ここでONE OK ROCKの主題歌も解禁となる「The Beginning」の予告編が公開され、これまでシリーズすべての主題歌を担当してきたONE OK ROCKのTakaからメッセージを司会者が読み上げた。Takaはシリーズの中で「The Beginning」が一番好きであると告白し、「緋村剣心は健にしかできなかったって、『The Beginning』を観るたびに思うんです。だから僕らはそこに寄り添って、彼の心情を掬ってあげるような気持ちで、最後に曲を届けられればいいなっていうのをイメージして、今回の楽曲を作りました」とコメント。これを受け佐藤は、「今回の主題歌も本当にいい曲ですよね。僕も『The Beginning』の主題歌が一番好きかもしれないです。今回の映画では侍の生き方、幕末に生きる人間の切実さみたいなものが描かれているんですが、Takaも侍なので共感してくれたのかなと思っています」と述べた。

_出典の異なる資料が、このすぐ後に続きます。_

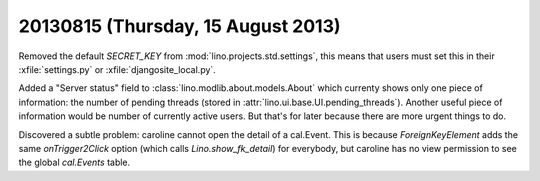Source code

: ===================================
20130815 (Thursday, 15 August 2013)
===================================

Removed the default `SECRET_KEY` from :mod:`lino.projects.std.settings`,
this means that users must set this in 
their :xfile:`settings.py` or :xfile:`djangosite_local.py`.

Added a "Server status" field to :class:`lino.modlib.about.models.About` 
which currenty shows only one piece of information: 
the number of  pending threads (stored in :attr:`lino.ui.base.UI.pending_threads`).
Another useful piece of information would be number of currently active
users. But that's for later because there are more urgent things to do.

Discovered a subtle problem: caroline cannot open the detail of a 
cal.Event. This is because `ForeignKeyElement`
adds the same `onTrigger2Click` option 
(which calls `Lino.show_fk_detail`)
for everybody, but caroline has no view permission to see 
the global `cal.Events` table.
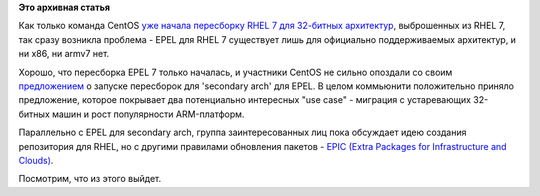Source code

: .. title: EPEL 7 для 32-битных архитектур
.. slug: epel-7-для-32-битных-архитектур
.. date: 2014-03-22 17:05:04
.. tags:
.. category:
.. link:
.. description:
.. type: text
.. author: Peter Lemenkov

**Это архивная статья**


Как только команда CentOS `уже начала пересборку RHEL 7 для 32-битных
архитектур </content/centos-начинает-набирать-скорость>`__, выброшенных
из RHEL 7, так сразу возникла проблема - EPEL для RHEL 7 существует лишь
для официально поддерживаемых архитектур, и ни x86, ни armv7 нет.

Хорошо, что пересборка EPEL 7 только началась, и участники CentOS не
сильно опоздали со своим
`предложением <http://thread.gmane.org/gmane.linux.redhat.fedora.epel.devel/9134>`__
о запуске пересборок для 'secondary arch' для EPEL. В целом коммьюнити
положительно приняло предложение, которое покрывает два потенциально
интересных "use case" - миграция с устаревающих 32-битных машин и рост
популярности ARM-платформ.

Параллельно с EPEL для secondary arch, группа заинтересованных лиц пока
обсуждает идею создания репозитория для RHEL, но с другими правилами
обновления пакетов - `EPIC (Extra Packages for Infrastructure and
Clouds) <http://thread.gmane.org/gmane.linux.redhat.fedora.epel.devel/9143/focus=9153>`__.

Посмотрим, что из этого выйдет.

佐藤と同じくシリーズ全作に出演してきた江口は、「The Final」「The Beginning」のクランクイン前と撮影期間中を「2本撮るということで、佐藤くんと『また長い旅が始まるね』という話をしたのを覚えてます。『るろうに剣心』の現場は戦場のようなので、別作品の撮影も挟みながら長期間、緊張感をずっとキープしないといけないのは大変でしたね」と振り返る。シリーズ開始時から「The Final」「The Beginning」の構想があったのかと問われた大友監督は「それぞれの作品が勝負なので、まずは1作目を届く作品にすること。そしてできれば志々雄と剣心までは描きたいなと当初は欲張っていました。それが終わったあとに健くんと『The Beginning』はやらなきゃいけないねと話したのは覚えています」と明かし、「先ほど健くんと有村さんが撮影中に『ふわふわしていた』という話をしていましたが、『The Beginning』は技術というよりも心で向き合わなきゃいけない領域がほかの4本に比べて多いんです」と語った。

最後に佐藤は「『The Beginning』をやらずに『るろうに剣心』シリーズを描いたとは言えないと思っていました。剣心の十字傷がどのようについたのか、そしてなぜ消えないのか。十字傷には深い悲しみや感情が刻み込まれていて、そういう気持ちが消えない限り十字傷は消えない。つまり頬に十字傷がある限り、剣心は悲しいんです。過去作ではその精神を大事にしながら剣心を演じてきました」と剣心への思いを熱弁。さらに「ただ今まではマンガやアニメのキャラクターを演じているような感覚だったのですが、『The Beginning』では『本当にこんな人が幕末に生きていたんじゃないか』というくらい、自分の中に剣心が降りてきて。役と自分がここまで一体化できたことは初めての経験だと思えるくらい、特別な作品になりました。きっと皆さんの期待に応えられるような作品になっていますし、僕たちにとても大切な作品です。早く届いたらいいなと思います」とアピールした。「るろうに剣心 最終章 The Beginning」は6月4日に公開される。